« Non, ils ne l’auraient pas crû. »
Dans l’Allégorie de la caverne, Platon se demande : que se passerait-il si l’un des prisonniers parvenait à se libérer de ses chaînes et à s’échapper de la caverne? Et si ce prisonnier était Jay (Naïm El Kaldaoui), un petit garçon de 7 ans?
Avec Allégorie citadine, Alice Rohrwacher et JR proposent un puissant film sous forme d’allégorie poussant le spectateur à réfléchir à ce qu’est la liberté et, aussi, au sens de celle-ci.
Basé sur le concept de la caverne platonicienne, Allégorie citadine amène le spectateur à se questionner sur la perception de la réalité. Mais le tout est amené à travers le regard d’un enfant de 7 ans.
Mais qu’est-ce que cette théorie de Platon? Le mythe imagine une humanité qui vit enchaînée, le regard tourné vers le fond d’une caverne et qui observe des ombres se déplacer sur les murs en pensant qu’il s’agit de la réalité. D’une certaine façon, c’est un peu le concept du biais visuel. Comme on ne voit qu’une partie du tout, et qu’on ne voit les choses qu’en fonction de nos propres connaissances, on se retrouve parfois à imaginer des choses comme étant une vérité absolue alors qu’en fait, il s’agit d’une illusion.
Pour illustrer ce concept d’illusion, les cinéastes utilisent une multitude de techniques. Tout d’abord, en utilisant un enfant afin de le mettre en opposition avec sa mère, on se retrouve d’emblée avec deux visions du monde : celle de l’enfant qui est plus prône à laisser son imagination embarquer sur la réalité, et celle de la mère, qui vit dans un monde beaucoup plus réel. Entre les deux, on insère le metteur en scène (Leos Carax) qui, en tant qu’artiste et adulte, se permet de laisser l’illusion envahir son univers de façon contrôlée.
Il y a, ensuite, l’utilisation des ombres qui illustrent de façon directe la théorie de Platon. Mais ici, il s’agit de celles des danseuses. Il y a aussi l’utilisation de l’animation pour intégrer l’enfant sur le mur de la ville, lui permettant littéralement de se fondre dans le décor.
Puis, il y a cette utilisation sublime permettant de mixer grotte et décor de cinéma…
Fidèle à elle-même, Rohrwacher utilise le surréel et l’intègre à une réalité brute, créant une sorte de réalisme surréel. C’est une technique qu’elle utilise (ici avec JR) afin de mettre de l’emphase sur des concepts plus théoriques, pouvant ainsi les intégrer à un contexte réel. Dans Les meraviglie, par exemple, elle intégrait un tournage de cinéma dans un lieu qui devait être banal pour les enfants, mais qui devenait soudainement magique. Dans La chimera, elle utilisait le film de genre à la Indiana Jones pour montrer l’appartenance au passé et ce que les objets peuvent représenter dans un contexte historique.

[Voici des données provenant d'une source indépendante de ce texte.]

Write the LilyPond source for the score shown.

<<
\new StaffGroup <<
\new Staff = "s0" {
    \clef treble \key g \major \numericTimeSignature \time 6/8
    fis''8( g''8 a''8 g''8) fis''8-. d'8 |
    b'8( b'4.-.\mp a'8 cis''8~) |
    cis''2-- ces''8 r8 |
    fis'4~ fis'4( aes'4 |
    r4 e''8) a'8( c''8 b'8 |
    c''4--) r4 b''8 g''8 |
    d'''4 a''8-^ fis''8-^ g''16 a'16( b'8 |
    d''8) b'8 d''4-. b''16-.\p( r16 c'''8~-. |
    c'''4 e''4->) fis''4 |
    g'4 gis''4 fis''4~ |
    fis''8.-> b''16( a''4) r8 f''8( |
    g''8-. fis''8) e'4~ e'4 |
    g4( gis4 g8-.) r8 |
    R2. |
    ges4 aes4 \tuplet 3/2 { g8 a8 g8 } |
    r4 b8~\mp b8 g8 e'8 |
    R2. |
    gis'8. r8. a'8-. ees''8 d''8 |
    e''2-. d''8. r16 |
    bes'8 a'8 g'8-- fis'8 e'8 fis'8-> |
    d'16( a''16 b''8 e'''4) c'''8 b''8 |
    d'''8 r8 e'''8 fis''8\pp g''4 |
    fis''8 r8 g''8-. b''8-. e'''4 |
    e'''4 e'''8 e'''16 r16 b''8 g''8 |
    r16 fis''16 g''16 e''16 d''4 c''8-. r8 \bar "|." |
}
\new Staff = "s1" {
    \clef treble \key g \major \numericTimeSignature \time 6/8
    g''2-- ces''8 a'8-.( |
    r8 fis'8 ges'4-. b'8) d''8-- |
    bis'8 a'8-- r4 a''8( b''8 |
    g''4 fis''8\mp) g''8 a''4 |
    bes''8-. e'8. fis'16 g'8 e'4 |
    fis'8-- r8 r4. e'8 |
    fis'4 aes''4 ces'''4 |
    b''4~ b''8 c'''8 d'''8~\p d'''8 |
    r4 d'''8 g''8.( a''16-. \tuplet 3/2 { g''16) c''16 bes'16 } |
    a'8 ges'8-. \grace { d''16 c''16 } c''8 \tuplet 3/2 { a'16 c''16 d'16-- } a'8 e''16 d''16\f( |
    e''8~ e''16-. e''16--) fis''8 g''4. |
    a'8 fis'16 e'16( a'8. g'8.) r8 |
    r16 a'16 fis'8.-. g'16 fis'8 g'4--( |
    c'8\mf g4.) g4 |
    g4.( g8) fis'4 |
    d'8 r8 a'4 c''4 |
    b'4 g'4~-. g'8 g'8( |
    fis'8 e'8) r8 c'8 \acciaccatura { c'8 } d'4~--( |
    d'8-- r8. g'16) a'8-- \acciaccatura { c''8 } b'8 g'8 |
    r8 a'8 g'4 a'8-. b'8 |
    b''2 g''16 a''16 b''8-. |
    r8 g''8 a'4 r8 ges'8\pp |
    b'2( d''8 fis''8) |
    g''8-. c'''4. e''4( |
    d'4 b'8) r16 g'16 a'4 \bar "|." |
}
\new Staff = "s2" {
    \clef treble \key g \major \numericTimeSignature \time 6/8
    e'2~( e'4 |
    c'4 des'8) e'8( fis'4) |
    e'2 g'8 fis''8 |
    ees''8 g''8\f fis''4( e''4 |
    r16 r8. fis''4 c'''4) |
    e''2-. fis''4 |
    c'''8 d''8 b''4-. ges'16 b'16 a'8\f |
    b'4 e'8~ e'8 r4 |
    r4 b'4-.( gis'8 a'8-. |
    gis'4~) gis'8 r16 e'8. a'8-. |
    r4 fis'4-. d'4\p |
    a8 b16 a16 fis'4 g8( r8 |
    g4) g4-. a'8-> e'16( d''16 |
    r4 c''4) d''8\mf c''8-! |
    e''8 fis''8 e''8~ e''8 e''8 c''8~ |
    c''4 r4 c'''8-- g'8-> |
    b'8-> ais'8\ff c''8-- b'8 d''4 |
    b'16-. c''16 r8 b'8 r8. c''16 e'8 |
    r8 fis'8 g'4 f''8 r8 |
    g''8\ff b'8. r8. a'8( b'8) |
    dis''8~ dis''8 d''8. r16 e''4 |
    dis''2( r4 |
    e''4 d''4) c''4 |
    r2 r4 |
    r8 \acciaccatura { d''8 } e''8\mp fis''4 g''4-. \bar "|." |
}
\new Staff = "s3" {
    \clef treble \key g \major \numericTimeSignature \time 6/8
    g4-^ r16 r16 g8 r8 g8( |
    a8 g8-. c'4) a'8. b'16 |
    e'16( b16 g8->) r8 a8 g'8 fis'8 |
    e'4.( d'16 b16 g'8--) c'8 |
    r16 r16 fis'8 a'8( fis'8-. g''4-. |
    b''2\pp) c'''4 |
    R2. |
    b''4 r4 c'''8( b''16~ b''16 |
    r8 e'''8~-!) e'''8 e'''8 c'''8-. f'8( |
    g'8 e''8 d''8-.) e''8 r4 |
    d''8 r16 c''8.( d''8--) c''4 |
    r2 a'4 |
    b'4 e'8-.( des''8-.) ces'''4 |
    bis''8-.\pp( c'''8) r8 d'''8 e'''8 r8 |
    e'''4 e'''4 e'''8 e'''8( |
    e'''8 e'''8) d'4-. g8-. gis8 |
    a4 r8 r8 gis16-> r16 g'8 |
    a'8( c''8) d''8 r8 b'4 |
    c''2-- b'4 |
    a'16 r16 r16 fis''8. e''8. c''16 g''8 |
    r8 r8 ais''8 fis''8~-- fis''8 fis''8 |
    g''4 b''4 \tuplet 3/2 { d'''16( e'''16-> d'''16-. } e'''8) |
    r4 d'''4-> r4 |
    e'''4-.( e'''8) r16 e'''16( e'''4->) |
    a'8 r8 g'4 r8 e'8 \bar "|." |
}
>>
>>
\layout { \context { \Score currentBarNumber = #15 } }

Le duo a, dans Allégorie citadine, énormément travaillé sur l’image et la signification de celle-ci. Depuis 2 ou 3 ans, notre relation à l’image est en mouvance et ce film arrive à un bon moment pour se questionner.
La deuxième partie du film met de l’avant le jeune garçon dans la réalité de la ville, mais tout en se permettant de garder l’imaginaire de l’enfant comme faisant partie de cette réalité. Ainsi, il déambule dans les rues avoisinantes au théâtre pour se retrouver à littéralement déchirer les murs pour donner aux spectateurs une vision sublime d’une grotte. Oui, la fameuse grotte de l’illusion de Platon.
Mais cette grotte, qui apparaît sur un mur lorsque le garçon découvre qu’un papier peint recouvre ce mur et le déchire, est-elle la vraie réalité, ou l’illusion en soi? Cette scène de découverte est simplement magistrale. Non seulement elle est d’une beauté cinématographique incroyable, mais elle est aussi forte d’un point de vue de l’allégorie.
Veut-on nous dire que les murs nous empêchent d’apprécier la beauté qu’ils cachent? Comme toute œuvre forte, la réponse n’est pas réellement donnée. Il en tient plutôt à chaque spectateur d’y réfléchir et de trouver sa propre réponse.
Avec Allégorie citadine, Alice Rohrwacher et JR offrent un film qui peut se regarder autant pour simplement relaxer, en le voyant au premier degré, ou une œuvre menant à une réflexion philosophique sur la réalité.
Comme nous vivons dans un monde qui mélange de plus en plus le vrai et le faux, le physique et le numérique, le réel et l’illusion, ce genre de film permet de prendre conscience qu’il y a une, ou plutôt, des réflexions à avoir. Ces réflexions sont tout autant pour la société que pour les individus.
Au final, ces deux artistes offrent un film à voir absolument.